> **CHECK YOUR UNDERSTANDING**:
a. In the forum thread on university education, at what age do German students go to university?
b. Rewrite the part of the forum thread on university education that opens with the words containing "People have got" and closes with "(17 Mar 2010)", changing "colleges" to "universities".

> **EXERCISE TEXT**:
==*==

The german system is better. They only go to university when they are 20 or 21 and then they spend 5 or 6 years there, becoming more specialised in their training.
We have graduates at that age ..21.. who have spend 4 years cramming. 
The graduates then spend years looking for a job or doing extra courses to get more qualified...so what was the point of the 4 year cram.The point is ....that its not as if the graduates are desperately needed....the opposite is the case.
There should be gap years within courses so a student would have to take a year out in the middle of a 4 year course and do community work or something.
People have got to realise that education is an industry and of course the people running and teaching in the colleges want lots of students to train so they get lots of money from the gov.


----------



## Purple (17 Mar 2010)

sunrock said:


> The german system is better. They only go to university when they are 20 or 21



They have national service; one year in the army or two years if you don't want to risk getting shot at.


----------



## sunrock (18 Mar 2010)

In all honesty the benefits of working in the public service even with pay cuts is very clear, in a recession.Natinal school teachers and Gardai have it handy as once they start training they are guaranteed jobs when they finish....well at least the gardai.
And usually public service jobs are cushy and secure with opputunities for early retirement  and nice pensions.But try getting into the public service during the recession!...you`d need to be related to the taoiseach.


----------

==*==

> **RECORDED INFORMATION**:
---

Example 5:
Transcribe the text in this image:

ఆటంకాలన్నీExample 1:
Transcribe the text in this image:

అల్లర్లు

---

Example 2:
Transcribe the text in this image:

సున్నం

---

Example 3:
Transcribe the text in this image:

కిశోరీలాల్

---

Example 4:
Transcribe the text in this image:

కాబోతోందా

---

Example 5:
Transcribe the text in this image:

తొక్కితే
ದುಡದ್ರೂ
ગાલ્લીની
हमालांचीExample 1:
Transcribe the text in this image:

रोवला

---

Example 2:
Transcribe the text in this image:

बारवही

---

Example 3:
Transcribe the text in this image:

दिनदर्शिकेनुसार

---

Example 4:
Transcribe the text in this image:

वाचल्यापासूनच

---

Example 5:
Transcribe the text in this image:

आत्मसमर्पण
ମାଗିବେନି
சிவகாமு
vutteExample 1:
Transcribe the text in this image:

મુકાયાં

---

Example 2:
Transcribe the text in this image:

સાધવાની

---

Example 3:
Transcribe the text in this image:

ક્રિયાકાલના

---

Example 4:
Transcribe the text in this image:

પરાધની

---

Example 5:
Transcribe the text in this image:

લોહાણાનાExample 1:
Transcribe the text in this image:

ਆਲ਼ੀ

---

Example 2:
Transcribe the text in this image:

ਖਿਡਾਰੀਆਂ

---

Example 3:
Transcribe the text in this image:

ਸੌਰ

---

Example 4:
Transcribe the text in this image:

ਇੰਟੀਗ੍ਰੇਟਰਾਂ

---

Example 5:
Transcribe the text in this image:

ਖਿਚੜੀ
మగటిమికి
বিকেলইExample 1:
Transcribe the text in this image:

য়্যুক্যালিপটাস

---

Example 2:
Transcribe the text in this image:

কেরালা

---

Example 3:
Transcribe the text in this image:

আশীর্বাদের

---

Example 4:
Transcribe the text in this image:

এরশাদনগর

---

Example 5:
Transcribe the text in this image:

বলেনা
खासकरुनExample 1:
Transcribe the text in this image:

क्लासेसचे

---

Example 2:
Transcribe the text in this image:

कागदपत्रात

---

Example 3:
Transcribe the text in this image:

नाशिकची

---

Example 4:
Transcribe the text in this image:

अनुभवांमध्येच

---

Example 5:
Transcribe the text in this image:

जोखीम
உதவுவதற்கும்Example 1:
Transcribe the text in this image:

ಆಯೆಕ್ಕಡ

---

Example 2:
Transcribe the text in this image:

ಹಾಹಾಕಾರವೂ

==*==

> **SOLVED TASKS**:
a. At 20 or 21.

b.
People have got to realise that education is an industry and of course the people running and teaching in the universities want lots of students to train so they get lots of money from the gov.


----------



## Purple (17 Mar 2010)